#### SOURCE MATERIAL

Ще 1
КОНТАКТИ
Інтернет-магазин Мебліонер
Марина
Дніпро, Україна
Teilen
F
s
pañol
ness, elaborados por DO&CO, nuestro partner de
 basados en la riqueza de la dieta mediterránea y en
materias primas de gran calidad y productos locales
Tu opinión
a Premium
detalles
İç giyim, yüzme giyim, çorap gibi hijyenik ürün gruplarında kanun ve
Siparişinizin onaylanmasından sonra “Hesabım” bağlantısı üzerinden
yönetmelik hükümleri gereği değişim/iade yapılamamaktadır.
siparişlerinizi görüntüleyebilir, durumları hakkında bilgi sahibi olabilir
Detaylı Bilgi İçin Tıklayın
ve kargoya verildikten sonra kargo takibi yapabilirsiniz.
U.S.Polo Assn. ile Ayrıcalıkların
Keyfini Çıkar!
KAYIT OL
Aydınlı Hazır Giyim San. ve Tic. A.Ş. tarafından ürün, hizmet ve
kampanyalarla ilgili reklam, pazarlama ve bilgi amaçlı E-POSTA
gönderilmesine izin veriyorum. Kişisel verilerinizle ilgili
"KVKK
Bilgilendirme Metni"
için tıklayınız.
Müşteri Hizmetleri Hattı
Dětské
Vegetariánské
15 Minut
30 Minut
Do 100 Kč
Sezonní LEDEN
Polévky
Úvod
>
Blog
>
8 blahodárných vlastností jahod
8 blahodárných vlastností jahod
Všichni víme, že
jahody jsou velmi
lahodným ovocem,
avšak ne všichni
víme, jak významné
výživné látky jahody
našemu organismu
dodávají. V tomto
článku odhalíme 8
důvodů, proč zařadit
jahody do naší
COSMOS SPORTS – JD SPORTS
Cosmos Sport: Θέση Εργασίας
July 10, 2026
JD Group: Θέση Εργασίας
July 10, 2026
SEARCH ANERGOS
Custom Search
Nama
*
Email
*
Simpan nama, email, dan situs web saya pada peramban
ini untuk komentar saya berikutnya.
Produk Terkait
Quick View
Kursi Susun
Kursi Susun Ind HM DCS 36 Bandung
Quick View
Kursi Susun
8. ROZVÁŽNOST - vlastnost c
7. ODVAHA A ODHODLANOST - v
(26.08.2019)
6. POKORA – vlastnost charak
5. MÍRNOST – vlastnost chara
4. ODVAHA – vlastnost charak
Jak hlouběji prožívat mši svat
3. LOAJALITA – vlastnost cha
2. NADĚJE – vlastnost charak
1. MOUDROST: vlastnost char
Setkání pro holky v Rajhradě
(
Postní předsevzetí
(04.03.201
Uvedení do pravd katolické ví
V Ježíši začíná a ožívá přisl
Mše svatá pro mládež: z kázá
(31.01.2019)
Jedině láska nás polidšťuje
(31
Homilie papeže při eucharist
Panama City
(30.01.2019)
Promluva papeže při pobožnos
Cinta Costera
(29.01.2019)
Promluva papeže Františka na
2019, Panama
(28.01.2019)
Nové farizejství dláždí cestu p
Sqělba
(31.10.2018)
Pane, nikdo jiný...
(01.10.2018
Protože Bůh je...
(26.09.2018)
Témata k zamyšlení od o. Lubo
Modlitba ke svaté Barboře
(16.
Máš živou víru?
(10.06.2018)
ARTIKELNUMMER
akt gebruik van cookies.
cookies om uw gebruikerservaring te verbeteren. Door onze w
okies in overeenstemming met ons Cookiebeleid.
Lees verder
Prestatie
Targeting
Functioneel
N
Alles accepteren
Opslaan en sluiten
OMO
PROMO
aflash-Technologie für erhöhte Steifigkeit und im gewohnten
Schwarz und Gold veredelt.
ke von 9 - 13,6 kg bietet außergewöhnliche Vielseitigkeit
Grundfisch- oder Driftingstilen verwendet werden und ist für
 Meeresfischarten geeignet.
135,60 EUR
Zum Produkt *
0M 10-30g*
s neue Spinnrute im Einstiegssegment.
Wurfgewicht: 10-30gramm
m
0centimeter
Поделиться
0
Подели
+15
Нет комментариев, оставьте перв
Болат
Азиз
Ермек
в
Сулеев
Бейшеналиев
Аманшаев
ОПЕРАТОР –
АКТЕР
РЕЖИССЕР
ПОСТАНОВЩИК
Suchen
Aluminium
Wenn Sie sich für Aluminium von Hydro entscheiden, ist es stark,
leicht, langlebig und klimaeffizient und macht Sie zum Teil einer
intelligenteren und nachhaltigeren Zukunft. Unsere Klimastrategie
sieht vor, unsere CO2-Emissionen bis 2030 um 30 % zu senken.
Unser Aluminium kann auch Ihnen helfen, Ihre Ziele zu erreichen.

########

__EXERCISE INSTRUCTIONS__.
Every record above is to be copied out exactly.

__ANSWER TO THE EXERCISE__.
Ще 1
КОНТАКТИ
Інтернет-магазин Мебліонер
Марина
Дніпро, Україна
Teilen
F
s
pañol
ness, elaborados por DO&CO, nuestro partner de
 basados en la riqueza de la dieta mediterránea y en
materias primas de gran calidad y productos locales
Tu opinión
a Premium
detalles
İç giyim, yüzme giyim, çorap gibi hijyenik ürün gruplarında kanun ve
Siparişinizin onaylanmasından sonra “Hesabım” bağlantısı üzerinden
yönetmelik hükümleri gereği değişim/iade yapılamamaktadır.
siparişlerinizi görüntüleyebilir, durumları hakkında bilgi sahibi olabilir
Detaylı Bilgi İçin Tıklayın
ve kargoya verildikten sonra kargo takibi yapabilirsiniz.
U.S.Polo Assn. ile Ayrıcalıkların
Keyfini Çıkar!
KAYIT OL
Aydınlı Hazır Giyim San. ve Tic. A.Ş. tarafından ürün, hizmet ve
kampanyalarla ilgili reklam, pazarlama ve bilgi amaçlı E-POSTA
gönderilmesine izin veriyorum. Kişisel verilerinizle ilgili
"KVKK
Bilgilendirme Metni"
için tıklayınız.
Müşteri Hizmetleri Hattı
Dětské
Vegetariánské
15 Minut
30 Minut
Do 100 Kč
Sezonní LEDEN
Polévky
Úvod
>
Blog
>
8 blahodárných vlastností jahod
8 blahodárných vlastností jahod
Všichni víme, že
jahody jsou velmi
lahodným ovocem,
avšak ne všichni
víme, jak významné
výživné látky jahody
našemu organismu
dodávají. V tomto
článku odhalíme 8
důvodů, proč zařadit
jahody do naší
COSMOS SPORTS – JD SPORTS
Cosmos Sport: Θέση Εργασίας
July 10, 2026
JD Group: Θέση Εργασίας
July 10, 2026
SEARCH ANERGOS
Custom Search
Nama
*
Email
*
Simpan nama, email, dan situs web saya pada peramban
ini untuk komentar saya berikutnya.
Produk Terkait
Quick View
Kursi Susun
Kursi Susun Ind HM DCS 36 Bandung
Quick View
Kursi Susun
8. ROZVÁŽNOST - vlastnost c
7. ODVAHA A ODHODLANOST - v
(26.08.2019)
6. POKORA – vlastnost charak
5. MÍRNOST – vlastnost chara
4. ODVAHA – vlastnost charak
Jak hlouběji prožívat mši svat
3. LOAJALITA – vlastnost cha
2. NADĚJE – vlastnost charak
1. MOUDROST: vlastnost char
Setkání pro holky v Rajhradě
(
Postní předsevzetí
(04.03.201
Uvedení do pravd katolické ví
V Ježíši začíná a ožívá přisl
Mše svatá pro mládež: z kázá
(31.01.2019)
Jedině láska nás polidšťuje
(31
Homilie papeže při eucharist
Panama City
(30.01.2019)
Promluva papeže při pobožnos
Cinta Costera
(29.01.2019)
Promluva papeže Františka na
2019, Panama
(28.01.2019)
Nové farizejství dláždí cestu p
Sqělba
(31.10.2018)
Pane, nikdo jiný...
(01.10.2018
Protože Bůh je...
(26.09.2018)
Témata k zamyšlení od o. Lubo
Modlitba ke svaté Barboře
(16.
Máš živou víru?
(10.06.2018)
ARTIKELNUMMER
akt gebruik van cookies.
cookies om uw gebruikerservaring te verbeteren. Door onze w
okies in overeenstemming met ons Cookiebeleid.
Lees verder
Prestatie
Targeting
Functioneel
N
Alles accepteren
Opslaan en sluiten
OMO
PROMO
aflash-Technologie für erhöhte Steifigkeit und im gewohnten
Schwarz und Gold veredelt.
ke von 9 - 13,6 kg bietet außergewöhnliche Vielseitigkeit
Grundfisch- oder Driftingstilen verwendet werden und ist für
 Meeresfischarten geeignet.
135,60 EUR
Zum Produkt *
0M 10-30g*
s neue Spinnrute im Einstiegssegment.
Wurfgewicht: 10-30gramm
m
0centimeter
Поделиться
0
Подели
+15
Нет комментариев, оставьте перв
Болат
Азиз
Ермек
в
Сулеев
Бейшеналиев
Аманшаев
ОПЕРАТОР –
АКТЕР
РЕЖИССЕР
ПОСТАНОВЩИК
Suchen
Aluminium
Wenn Sie sich für Aluminium von Hydro entscheiden, ist es stark,
leicht, langlebig und klimaeffizient und macht Sie zum Teil einer
intelligenteren und nachhaltigeren Zukunft. Unsere Klimastrategie
sieht vor, unsere CO2-Emissionen bis 2030 um 30 % zu senken.
Unser Aluminium kann auch Ihnen helfen, Ihre Ziele zu erreichen.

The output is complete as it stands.